Task details = The expected output is the exact lines from the one containing "Chiêm bao thấy 2" through the end of the data, inclusive, and nothing else.

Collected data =
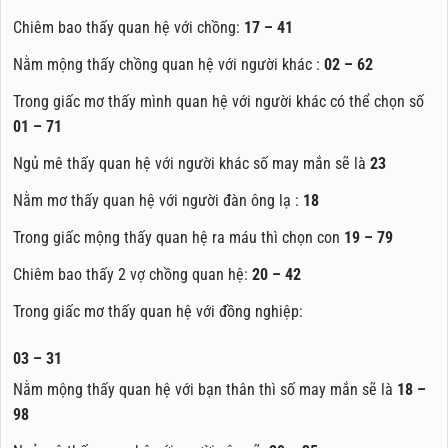
Chiêm bao thấy quan hệ với chồng:
17 – 41
Nằm mộng thấy chồng quan hệ với người khác :
02 – 62
Trong giấc mơ thấy mình quan hệ với người khác có thể chọn số
01 – 71
Ngủ mê thấy quan hệ với người khác số may mắn sẽ là
23
Nằm mơ thấy quan hệ với người đàn ông lạ :
18
Trong giấc mộng thấy quan hệ ra máu thì chọn con
19 – 79
Chiêm bao thấy 2 vợ chồng quan hệ:
20 – 42
Trong giấc mơ thấy quan hệ với đồng nghiệp:
03 – 31
Nằm mộng thấy quan hệ với bạn thân thì số may mắn sẽ là
18 –
98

Result of the exercise =
Chiêm bao thấy 2 vợ chồng quan hệ:
20 – 42
Trong giấc mơ thấy quan hệ với đồng nghiệp:
03 – 31
Nằm mộng thấy quan hệ với bạn thân thì số may mắn sẽ là
18 –
98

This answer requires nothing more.